→ WORKING DATA
--------

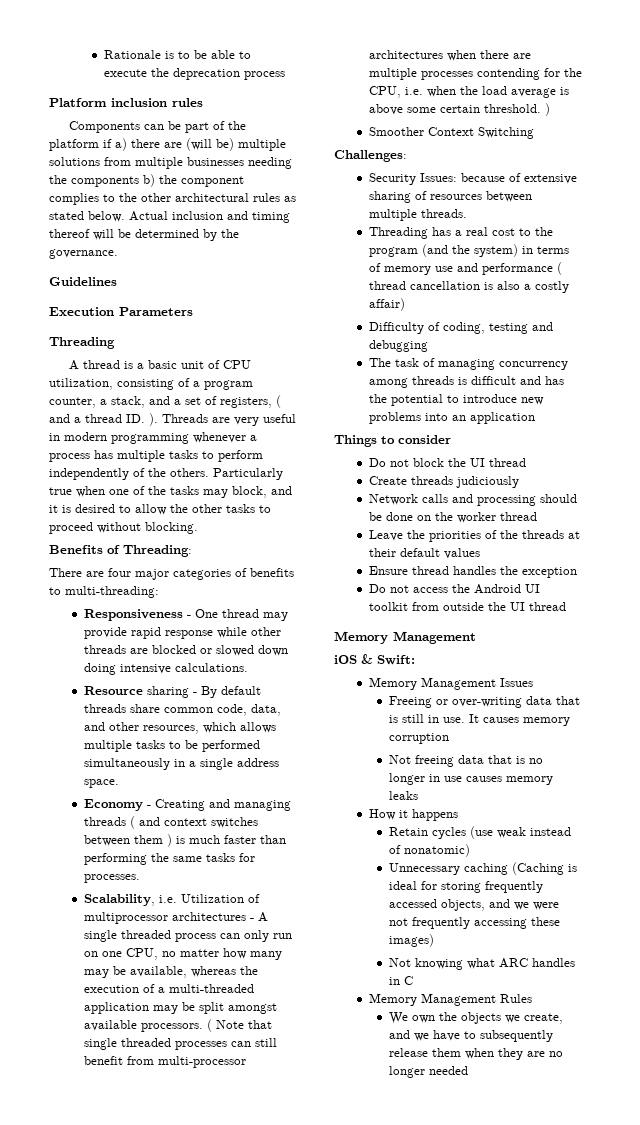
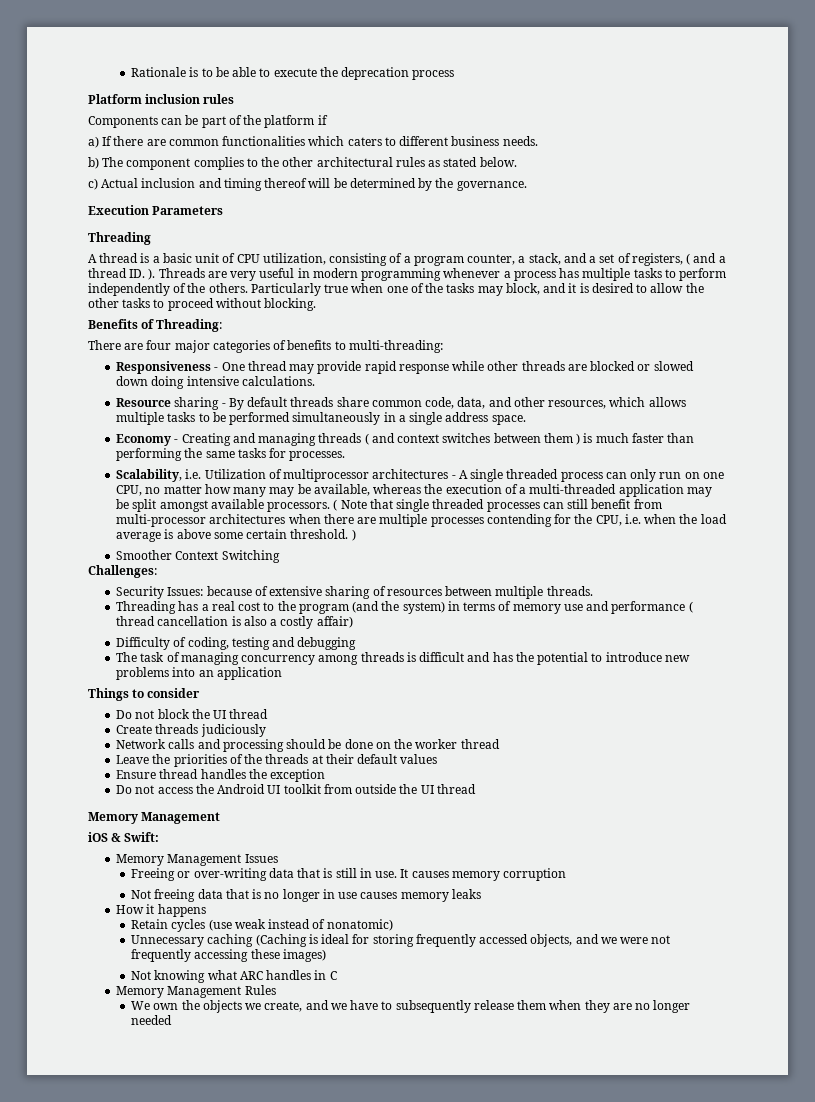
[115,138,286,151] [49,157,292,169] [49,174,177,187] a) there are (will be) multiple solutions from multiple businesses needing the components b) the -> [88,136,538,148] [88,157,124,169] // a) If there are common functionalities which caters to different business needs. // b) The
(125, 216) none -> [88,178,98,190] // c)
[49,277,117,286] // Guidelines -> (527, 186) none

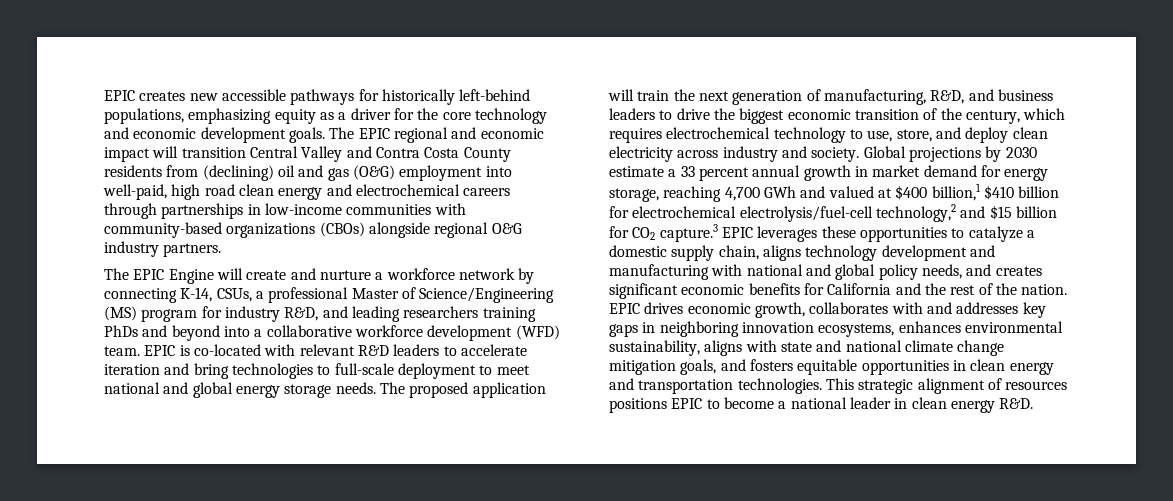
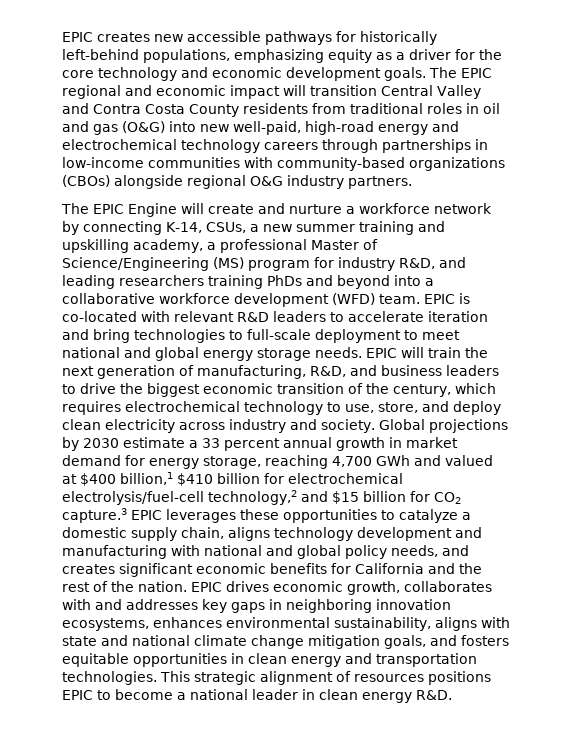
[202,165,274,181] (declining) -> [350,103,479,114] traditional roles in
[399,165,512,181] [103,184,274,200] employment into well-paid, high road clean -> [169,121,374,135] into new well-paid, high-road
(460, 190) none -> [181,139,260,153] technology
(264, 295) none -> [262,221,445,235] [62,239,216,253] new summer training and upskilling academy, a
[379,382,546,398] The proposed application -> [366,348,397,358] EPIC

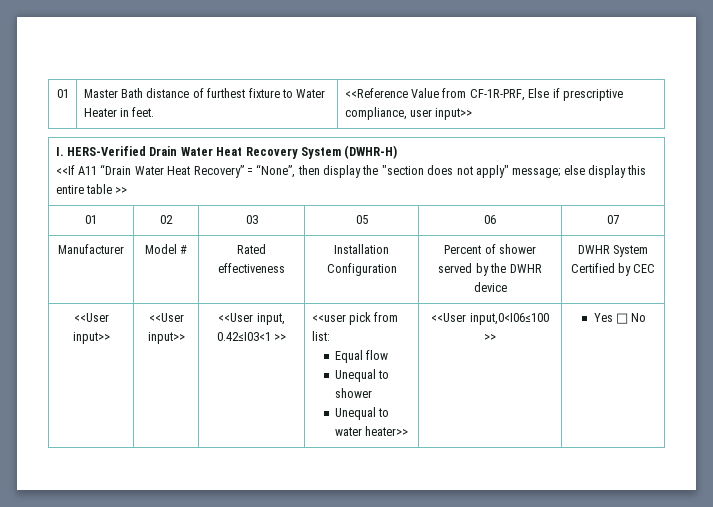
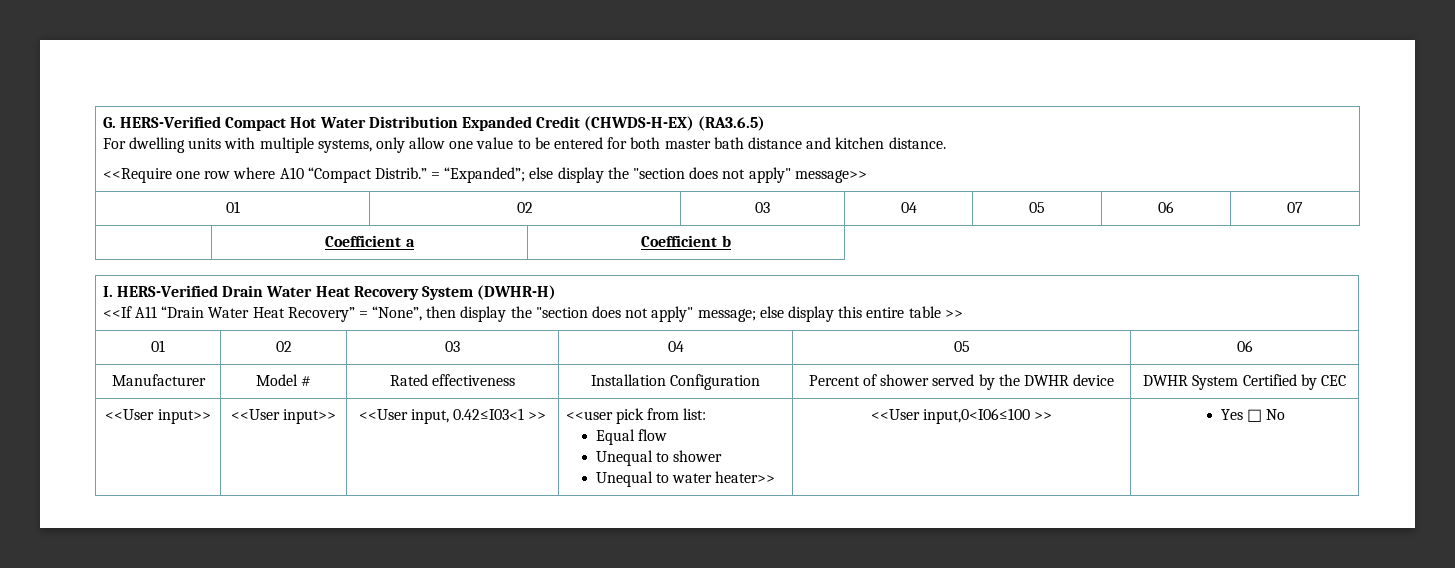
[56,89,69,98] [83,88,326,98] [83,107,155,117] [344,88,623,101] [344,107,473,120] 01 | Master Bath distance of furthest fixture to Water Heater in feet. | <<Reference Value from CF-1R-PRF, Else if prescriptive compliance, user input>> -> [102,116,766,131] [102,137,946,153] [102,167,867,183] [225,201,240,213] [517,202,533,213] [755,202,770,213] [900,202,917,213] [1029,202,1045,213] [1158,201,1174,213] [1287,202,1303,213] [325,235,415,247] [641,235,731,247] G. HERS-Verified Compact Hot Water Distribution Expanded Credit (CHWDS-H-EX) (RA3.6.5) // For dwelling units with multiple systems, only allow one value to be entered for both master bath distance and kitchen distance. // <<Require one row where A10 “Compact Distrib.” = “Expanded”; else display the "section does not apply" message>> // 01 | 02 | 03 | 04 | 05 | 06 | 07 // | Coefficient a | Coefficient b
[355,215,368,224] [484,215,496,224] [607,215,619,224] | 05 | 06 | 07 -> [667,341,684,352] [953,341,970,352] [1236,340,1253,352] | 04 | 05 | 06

--------

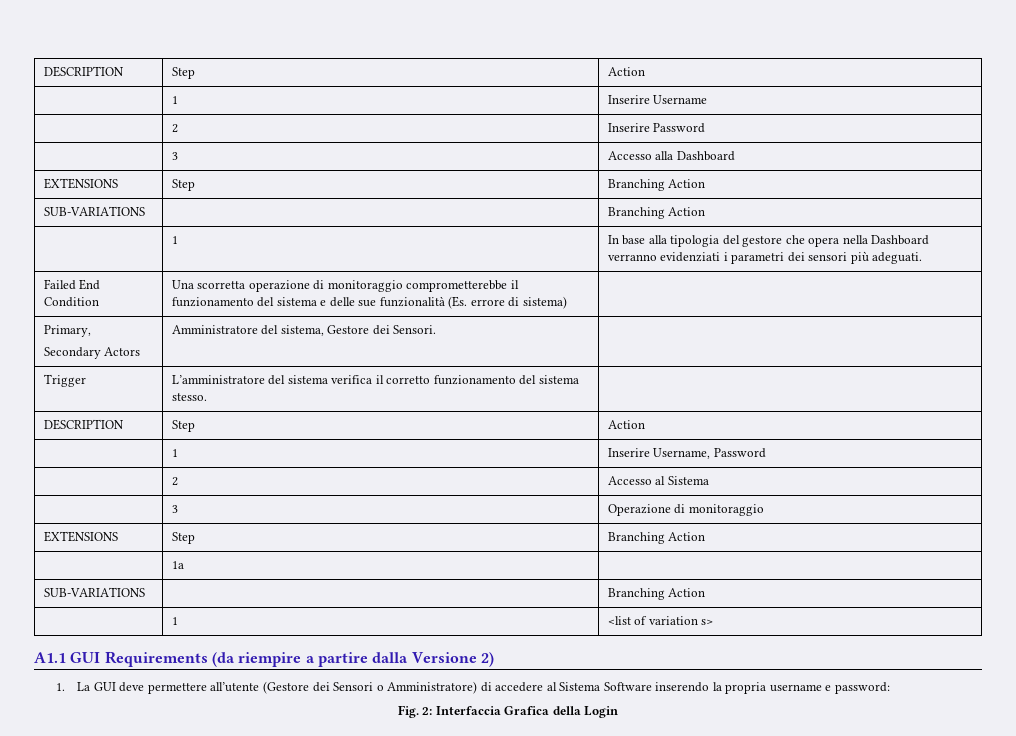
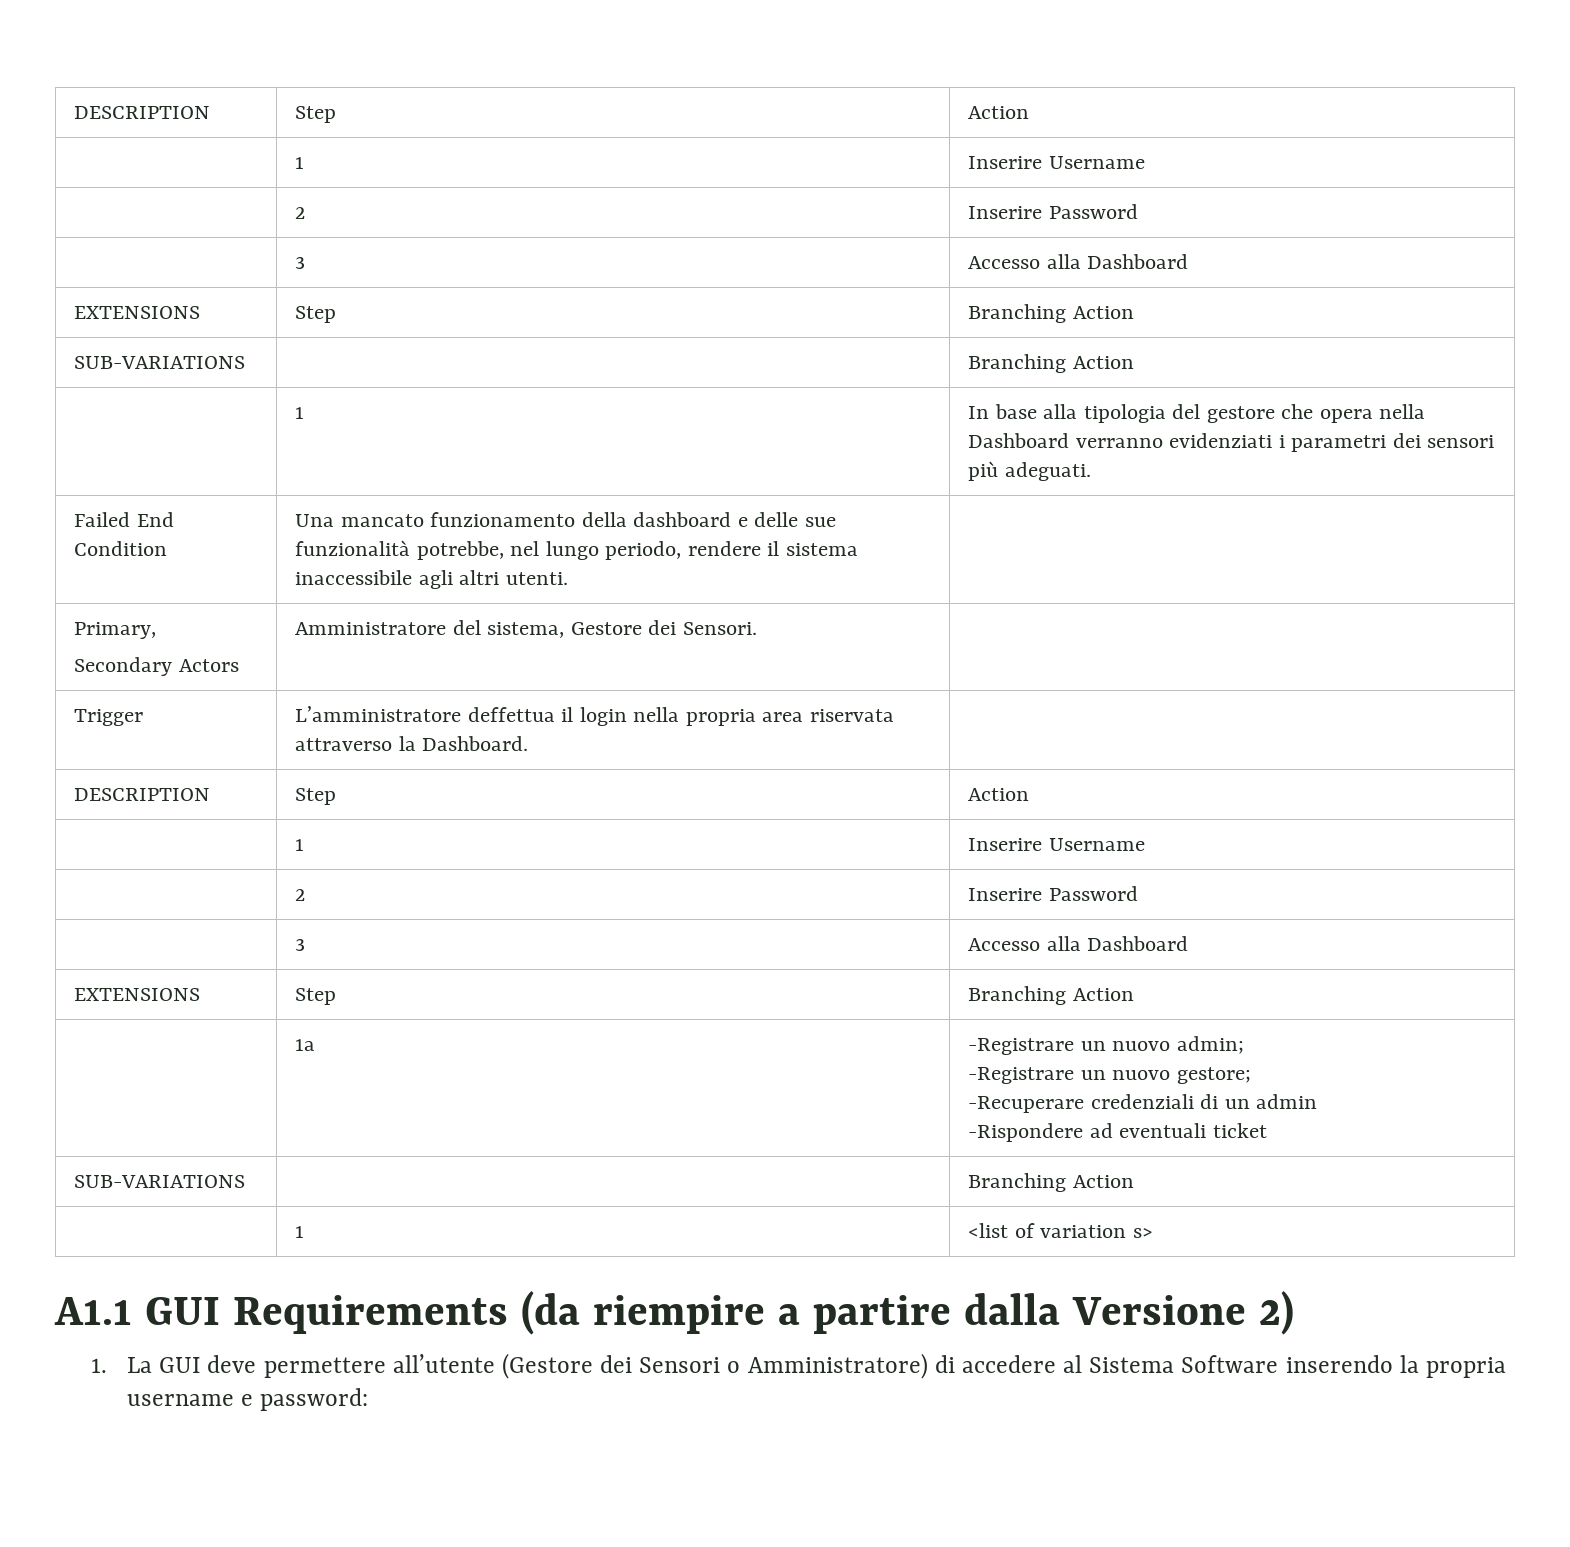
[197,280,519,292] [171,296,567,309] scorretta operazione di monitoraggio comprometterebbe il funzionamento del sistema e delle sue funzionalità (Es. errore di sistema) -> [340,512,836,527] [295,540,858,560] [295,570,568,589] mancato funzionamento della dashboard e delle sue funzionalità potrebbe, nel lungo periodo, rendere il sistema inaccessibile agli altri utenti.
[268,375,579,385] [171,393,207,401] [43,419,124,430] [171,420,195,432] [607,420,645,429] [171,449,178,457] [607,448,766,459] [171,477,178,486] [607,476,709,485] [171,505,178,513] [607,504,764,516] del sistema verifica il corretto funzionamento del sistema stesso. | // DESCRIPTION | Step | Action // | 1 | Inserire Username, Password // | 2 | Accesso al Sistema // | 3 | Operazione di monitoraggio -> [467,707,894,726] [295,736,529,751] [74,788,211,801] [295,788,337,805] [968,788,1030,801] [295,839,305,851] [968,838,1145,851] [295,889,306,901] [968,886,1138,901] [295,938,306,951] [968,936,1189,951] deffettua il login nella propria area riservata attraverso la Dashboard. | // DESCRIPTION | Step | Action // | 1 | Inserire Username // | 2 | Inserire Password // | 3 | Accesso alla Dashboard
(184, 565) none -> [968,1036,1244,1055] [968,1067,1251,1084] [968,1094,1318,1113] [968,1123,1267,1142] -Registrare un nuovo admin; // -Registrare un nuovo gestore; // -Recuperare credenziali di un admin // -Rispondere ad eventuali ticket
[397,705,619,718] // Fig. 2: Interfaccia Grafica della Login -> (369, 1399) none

--------

→ WHAT THIS TASK INVOLVES
From the listing above, restate verbatim the lines running from the one with "[379,382,546,398] The proposed" through the one with "[355,215,368,224] [484,215,496,224] [607,215,619,224]", inclusive, but not the pictures.

→ RESPONSE TO THIS EXERCISE
[379,382,546,398] The proposed application -> [366,348,397,358] EPIC

[56,89,69,98] [83,88,326,98] [83,107,155,117] [344,88,623,101] [344,107,473,120] 01 | Master Bath distance of furthest fixture to Water Heater in feet. | <<Reference Value from CF-1R-PRF, Else if prescriptive compliance, user input>> -> [102,116,766,131] [102,137,946,153] [102,167,867,183] [225,201,240,213] [517,202,533,213] [755,202,770,213] [900,202,917,213] [1029,202,1045,213] [1158,201,1174,213] [1287,202,1303,213] [325,235,415,247] [641,235,731,247] G. HERS-Verified Compact Hot Water Distribution Expanded Credit (CHWDS-H-EX) (RA3.6.5) // For dwelling units with multiple systems, only allow one value to be entered for both master bath distance and kitchen distance. // <<Require one row where A10 “Compact Distrib.” = “Expanded”; else display the "section does not apply" message>> // 01 | 02 | 03 | 04 | 05 | 06 | 07 // | Coefficient a | Coefficient b
[355,215,368,224] [484,215,496,224] [607,215,619,224] | 05 | 06 | 07 -> [667,341,684,352] [953,341,970,352] [1236,340,1253,352] | 04 | 05 | 06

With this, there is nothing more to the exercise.